*TESTO FORNITO*
Veduta della mostra, Pirelli HangarBicocca, Milano, 2025
© Nan Goldin
Courtesy l’artista, Gagosian e Pirelli HangarBicocca, Milano
Foto Agostino Osio

Avvertenze varie: la stessa artista chiede a noi visitatori di riporre in tasca i cellulari. «Vi invito a scoprire la mia opera, invece di filmarla o fotografarla», si legge in un cartello all’ingresso della mostra, firmato da Nan Goldin. Viene poi dato, insieme alla guida della mostra, anche un vademecum che indica, nel caso, i tre padiglioni in cui si può tirare fuori il telefono (ma davvero non se ne sente il bisogno, davvero sarebbe come de-sacralizzare qualcosa). Altra cosa, importante: questa è una mostra slow, lenta. Servono minimo due ore, meglio tre, per vedere tutto. Tenete conto. 

Nan Goldin
The Ballad of Sexual Dependency, 1981-2022
Veduta dell’installazione, Pirelli HangarBicocca, Milano, 2025
© Nan Goldin
Courtesy l’artista, Gagosian, e Pirelli HangarBicocca, Milano
Foto Agostino Osio

Si può cominciare da sinistra, dalla celeberrima The Ballad of Sexual Dependency, rimontata di recente rispetto le edizioni anni Ottanta: ecco lo sguardo di Goldin su chi le sta accanto, uno sguardo di prossimità e di vicinanza sulla sua comunità, quella di amici che con lei hanno vissuto tra New York, Berlino e Londra. Sono circa 700 ritratti, accompagnati da una colonna sonora eclettica: tra le persone ritratte, almeno una trentina sono morte di Aids. Sono diapositive che ci parlano di quarant’anni fa, eppure paiono così attuali. Si fa fatica a trattenere la commozione, una volta usciti dopo questo struggente slideshow di 40 minuti.

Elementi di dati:
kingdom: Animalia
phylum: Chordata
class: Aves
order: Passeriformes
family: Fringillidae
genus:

*CONSEGNA*
Quali città compaiono nel testo sulla mostra di Nan Goldin? Elencale senza ripetizioni.

*RISPOSTA*
Milano, New York, Berlino, Londra.